▶ **What is being asked**
The word "state" occurs in some lines of the listing. Copy those lines.

BEGIN Dataset content

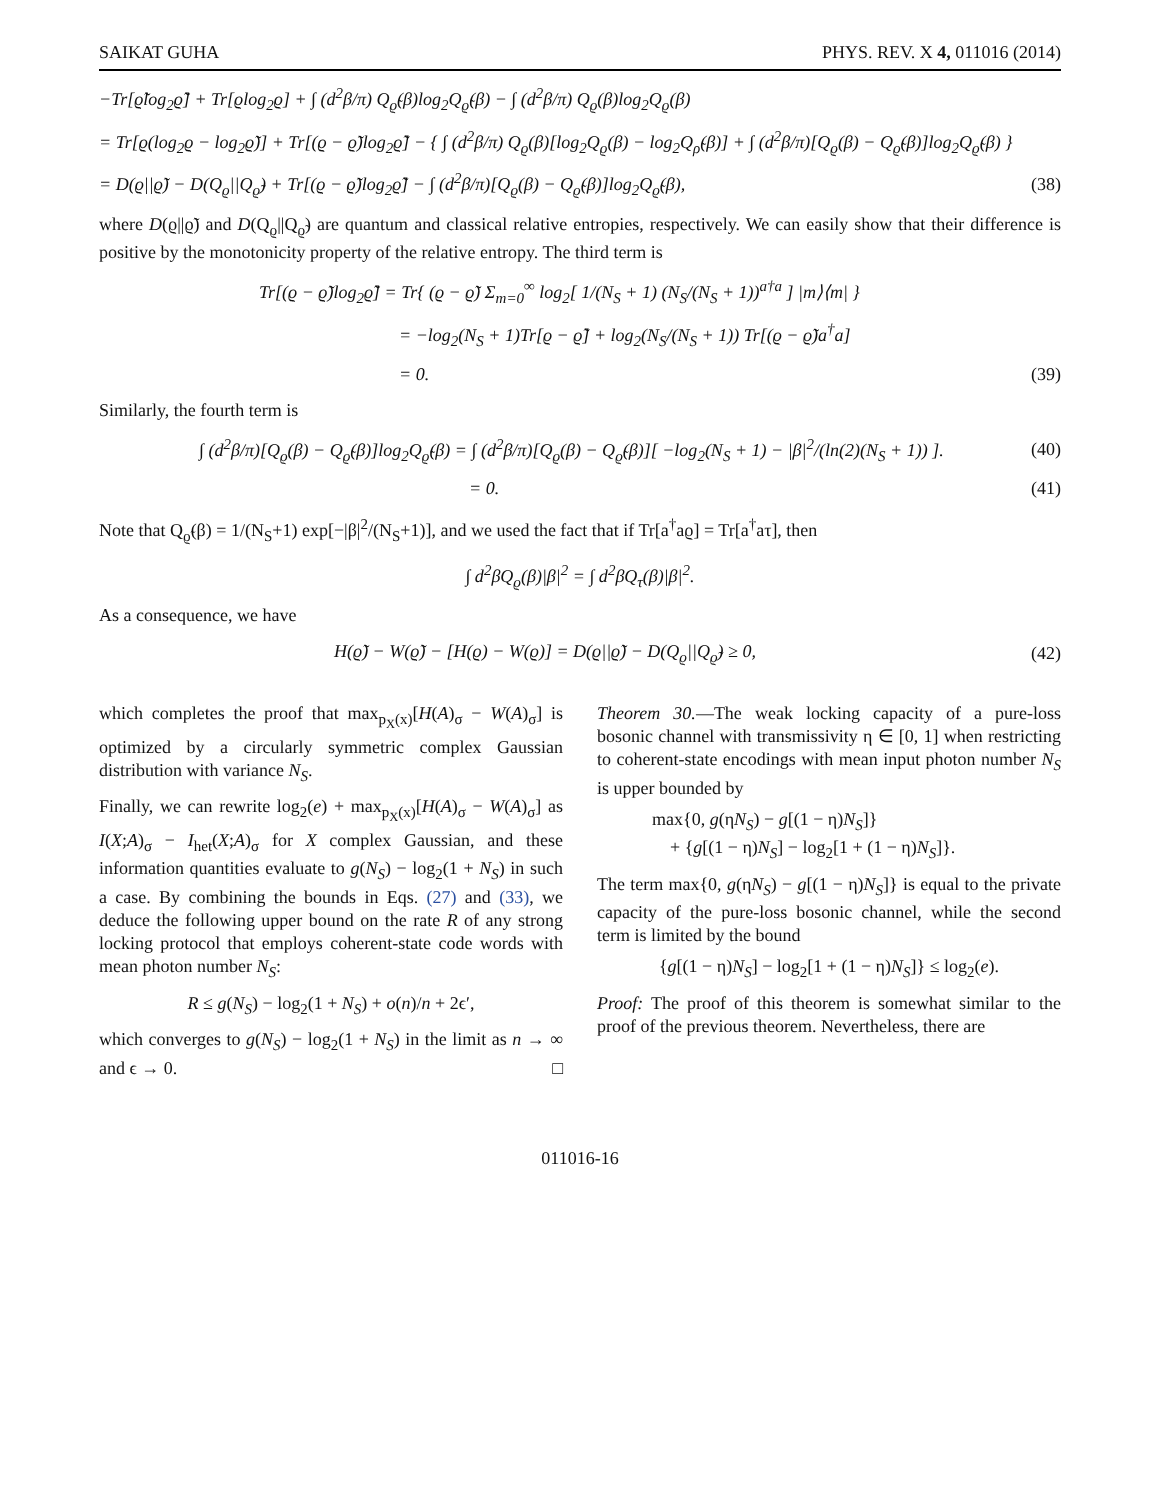SAIKAT GUHA PHYS. REV. X 4, 011016 (2014)
−Tr[ϱ̃log<sub>2</sub>ϱ̃] + Tr[ϱlog<sub>2</sub>ϱ] + ∫ (d<sup>2</sup>β/π) Q<sub>ϱ̃</sub>(β)log<sub>2</sub>Q<sub>ϱ̃</sub>(β) − ∫ (d<sup>2</sup>β/π) Q<sub>ϱ</sub>(β)log<sub>2</sub>Q<sub>ϱ</sub>(β)
= Tr[ϱ(log<sub>2</sub>ϱ − log<sub>2</sub>ϱ̃)] + Tr[(ϱ − ϱ̃)log<sub>2</sub>ϱ̃] − { ∫ (d<sup>2</sup>β/π) Q<sub>ϱ</sub>(β)[log<sub>2</sub>Q<sub>ϱ</sub>(β) − log<sub>2</sub>Q<sub>ρ̃</sub>(β)] + ∫ (d<sup>2</sup>β/π)[Q<sub>ϱ</sub>(β) − Q<sub>ϱ̃</sub>(β)]log<sub>2</sub>Q<sub>ϱ̃</sub>(β) }
= D(ϱ||ϱ̃) − D(Q<sub>ϱ</sub>||Q<sub>ϱ̃</sub>) + Tr[(ϱ − ϱ̃)log<sub>2</sub>ϱ̃] − ∫ (d<sup>2</sup>β/π)[Q<sub>ϱ</sub>(β) − Q<sub>ϱ̃</sub>(β)]log<sub>2</sub>Q<sub>ϱ̃</sub>(β), (38)
where D(ϱ||ϱ̃) and D(Q<sub>ϱ</sub>||Q<sub>ϱ̃</sub>) are quantum and classical relative entropies, respectively. We can easily show that their difference is positive by the monotonicity property of the relative entropy. The third term is
Tr[(ϱ − ϱ̃)log<sub>2</sub>ϱ̃] = Tr{ (ϱ − ϱ̃) Σ<sub>m=0</sub><sup>∞</sup> log<sub>2</sub>[ 1/(N<sub>S</sub> + 1) (N<sub>S</sub>/(N<sub>S</sub> + 1))<sup>a†a</sup> ] |m⟩⟨m| }
= −log<sub>2</sub>(N<sub>S</sub> + 1)Tr[ϱ − ϱ̃] + log<sub>2</sub>(N<sub>S</sub>/(N<sub>S</sub> + 1)) Tr[(ϱ − ϱ̃)a<sup>†</sup>a]
= 0. (39)
Similarly, the fourth term is
∫ (d<sup>2</sup>β/π)[Q<sub>ϱ</sub>(β) − Q<sub>ϱ̃</sub>(β)]log<sub>2</sub>Q<sub>ϱ̃</sub>(β) = ∫ (d<sup>2</sup>β/π)[Q<sub>ϱ</sub>(β) − Q<sub>ϱ̃</sub>(β)][ −log<sub>2</sub>(N<sub>S</sub> + 1) − |β|<sup>2</sup>/(ln(2)(N<sub>S</sub> + 1)) ]. (40)
= 0. (41)
Note that Q<sub>ϱ̃</sub>(β) = 1/(N<sub>S</sub>+1) exp[−|β|<sup>2</sup>/(N<sub>S</sub>+1)], and we used the fact that if Tr[a<sup>†</sup>aϱ] = Tr[a<sup>†</sup>aτ], then
∫ d<sup>2</sup>βQ<sub>ϱ</sub>(β)|β|<sup>2</sup> = ∫ d<sup>2</sup>βQ<sub>τ</sub>(β)|β|<sup>2</sup>.
As a consequence, we have
H(ϱ̃) − W(ϱ̃) − [H(ϱ) − W(ϱ)] = D(ϱ||ϱ̃) − D(Q<sub>ϱ</sub>||Q<sub>ϱ̃</sub>) ≥ 0, (42)
which completes the proof that max<sub>p<sub>X</sub>(x)</sub>[H(A)<sub>σ</sub> − W(A)<sub>σ</sub>] is optimized by a circularly symmetric complex Gaussian distribution with variance N<sub>S</sub>.
Finally, we can rewrite log<sub>2</sub>(e) + max<sub>p<sub>X</sub>(x)</sub>[H(A)<sub>σ</sub> − W(A)<sub>σ</sub>] as I(X;A)<sub>σ</sub> − I<sub>het</sub>(X;A)<sub>σ</sub> for X complex Gaussian, and these information quantities evaluate to g(N<sub>S</sub>) − log<sub>2</sub>(1 + N<sub>S</sub>) in such a case. By combining the bounds in Eqs. (27) and (33), we deduce the following upper bound on the rate R of any strong locking protocol that employs coherent-state code words with mean photon number N<sub>S</sub>:
R ≤ g(N<sub>S</sub>) − log<sub>2</sub>(1 + N<sub>S</sub>) + o(n)/n + 2ϵ′,
which converges to g(N<sub>S</sub>) − log<sub>2</sub>(1 + N<sub>S</sub>) in the limit as n → ∞ and ϵ → 0. □
Theorem 30.—The weak locking capacity of a pure-loss bosonic channel with transmissivity η ∈ [0, 1] when restricting to coherent-state encodings with mean input photon number N<sub>S</sub> is upper bounded by
max{0, g(ηN<sub>S</sub>) − g[(1 − η)N<sub>S</sub>]}
+ {g[(1 − η)N<sub>S</sub>] − log<sub>2</sub>[1 + (1 − η)N<sub>S</sub>]}.
The term max{0, g(ηN<sub>S</sub>) − g[(1 − η)N<sub>S</sub>]} is equal to the private capacity of the pure-loss bosonic channel, while the second term is limited by the bound
{g[(1 − η)N<sub>S</sub>] − log<sub>2</sub>[1 + (1 − η)N<sub>S</sub>]} ≤ log<sub>2</sub>(e).
Proof: The proof of this theorem is somewhat similar to the proof of the previous theorem. Nevertheless, there are
011016-16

END Dataset content

▶ **Task result**
Finally, we can rewrite log<sub>2</sub>(e) + max<sub>p<sub>X</sub>(x)</sub>[H(A)<sub>σ</sub> − W(A)<sub>σ</sub>] as I(X;A)<sub>σ</sub> − I<sub>het</sub>(X;A)<sub>σ</sub> for X complex Gaussian, and these information quantities evaluate to g(N<sub>S</sub>) − log<sub>2</sub>(1 + N<sub>S</sub>) in such a case. By combining the bounds in Eqs. (27) and (33), we deduce the following upper bound on the rate R of any strong locking protocol that employs coherent-state code words with mean photon number N<sub>S</sub>:
Theorem 30.—The weak locking capacity of a pure-loss bosonic channel with transmissivity η ∈ [0, 1] when restricting to coherent-state encodings with mean input photon number N<sub>S</sub> is upper bounded by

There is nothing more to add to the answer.